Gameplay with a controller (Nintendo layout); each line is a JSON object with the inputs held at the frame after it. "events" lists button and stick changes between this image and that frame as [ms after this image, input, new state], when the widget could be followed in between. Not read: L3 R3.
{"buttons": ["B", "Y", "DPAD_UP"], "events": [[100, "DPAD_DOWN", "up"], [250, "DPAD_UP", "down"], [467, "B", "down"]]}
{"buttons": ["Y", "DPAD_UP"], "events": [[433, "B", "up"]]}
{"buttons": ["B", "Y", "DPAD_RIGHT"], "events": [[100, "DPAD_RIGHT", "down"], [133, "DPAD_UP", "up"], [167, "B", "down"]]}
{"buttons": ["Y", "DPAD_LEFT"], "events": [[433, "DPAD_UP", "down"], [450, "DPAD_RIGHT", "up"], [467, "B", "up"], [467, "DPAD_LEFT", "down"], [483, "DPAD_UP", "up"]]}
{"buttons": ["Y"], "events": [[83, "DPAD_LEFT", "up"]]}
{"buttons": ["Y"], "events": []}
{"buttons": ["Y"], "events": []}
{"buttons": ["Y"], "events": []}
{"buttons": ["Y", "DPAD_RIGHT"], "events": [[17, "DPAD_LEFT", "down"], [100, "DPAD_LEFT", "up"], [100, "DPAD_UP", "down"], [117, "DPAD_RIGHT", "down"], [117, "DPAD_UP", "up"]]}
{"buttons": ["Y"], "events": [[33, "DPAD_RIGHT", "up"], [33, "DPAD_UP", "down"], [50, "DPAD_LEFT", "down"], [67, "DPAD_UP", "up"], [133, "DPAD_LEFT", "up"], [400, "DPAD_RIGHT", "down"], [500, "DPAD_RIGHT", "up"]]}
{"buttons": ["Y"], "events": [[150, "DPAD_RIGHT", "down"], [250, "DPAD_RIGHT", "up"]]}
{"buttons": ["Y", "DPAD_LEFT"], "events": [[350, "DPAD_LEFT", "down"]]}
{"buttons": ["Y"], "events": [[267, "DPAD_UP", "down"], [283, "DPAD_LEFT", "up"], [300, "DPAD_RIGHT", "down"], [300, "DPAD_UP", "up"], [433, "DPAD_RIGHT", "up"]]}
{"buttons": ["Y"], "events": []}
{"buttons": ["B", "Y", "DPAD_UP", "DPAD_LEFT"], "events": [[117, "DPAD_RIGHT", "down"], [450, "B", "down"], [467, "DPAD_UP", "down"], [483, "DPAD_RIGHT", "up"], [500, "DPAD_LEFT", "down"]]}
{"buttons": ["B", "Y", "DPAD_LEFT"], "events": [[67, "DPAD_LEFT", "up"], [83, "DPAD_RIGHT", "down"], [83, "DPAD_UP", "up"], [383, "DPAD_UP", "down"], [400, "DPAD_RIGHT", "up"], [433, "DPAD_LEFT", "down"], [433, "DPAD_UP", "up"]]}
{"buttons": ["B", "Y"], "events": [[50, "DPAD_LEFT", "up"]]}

*Work to be completed*. Give back the full listing above, exactly as it reads.

*Result of this task*.
Gameplay with a controller (Nintendo layout); each line is a JSON object with the inputs held at the frame after it. "events" lists button and stick changes between this image and that frame as [ms after this image, input, new state], when the widget could be followed in between. Not read: L3 R3.
{"buttons": ["B", "Y", "DPAD_UP"], "events": [[100, "DPAD_DOWN", "up"], [250, "DPAD_UP", "down"], [467, "B", "down"]]}
{"buttons": ["Y", "DPAD_UP"], "events": [[433, "B", "up"]]}
{"buttons": ["B", "Y", "DPAD_RIGHT"], "events": [[100, "DPAD_RIGHT", "down"], [133, "DPAD_UP", "up"], [167, "B", "down"]]}
{"buttons": ["Y", "DPAD_LEFT"], "events": [[433, "DPAD_UP", "down"], [450, "DPAD_RIGHT", "up"], [467, "B", "up"], [467, "DPAD_LEFT", "down"], [483, "DPAD_UP", "up"]]}
{"buttons": ["Y"], "events": [[83, "DPAD_LEFT", "up"]]}
{"buttons": ["Y"], "events": []}
{"buttons": ["Y"], "events": []}
{"buttons": ["Y"], "events": []}
{"buttons": ["Y", "DPAD_RIGHT"], "events": [[17, "DPAD_LEFT", "down"], [100, "DPAD_LEFT", "up"], [100, "DPAD_UP", "down"], [117, "DPAD_RIGHT", "down"], [117, "DPAD_UP", "up"]]}
{"buttons": ["Y"], "events": [[33, "DPAD_RIGHT", "up"], [33, "DPAD_UP", "down"], [50, "DPAD_LEFT", "down"], [67, "DPAD_UP", "up"], [133, "DPAD_LEFT", "up"], [400, "DPAD_RIGHT", "down"], [500, "DPAD_RIGHT", "up"]]}
{"buttons": ["Y"], "events": [[150, "DPAD_RIGHT", "down"], [250, "DPAD_RIGHT", "up"]]}
{"buttons": ["Y", "DPAD_LEFT"], "events": [[350, "DPAD_LEFT", "down"]]}
{"buttons": ["Y"], "events": [[267, "DPAD_UP", "down"], [283, "DPAD_LEFT", "up"], [300, "DPAD_RIGHT", "down"], [300, "DPAD_UP", "up"], [433, "DPAD_RIGHT", "up"]]}
{"buttons": ["Y"], "events": []}
{"buttons": ["B", "Y", "DPAD_UP", "DPAD_LEFT"], "events": [[117, "DPAD_RIGHT", "down"], [450, "B", "down"], [467, "DPAD_UP", "down"], [483, "DPAD_RIGHT", "up"], [500, "DPAD_LEFT", "down"]]}
{"buttons": ["B", "Y", "DPAD_LEFT"], "events": [[67, "DPAD_LEFT", "up"], [83, "DPAD_RIGHT", "down"], [83, "DPAD_UP", "up"], [383, "DPAD_UP", "down"], [400, "DPAD_RIGHT", "up"], [433, "DPAD_LEFT", "down"], [433, "DPAD_UP", "up"]]}
{"buttons": ["B", "Y"], "events": [[50, "DPAD_LEFT", "up"]]}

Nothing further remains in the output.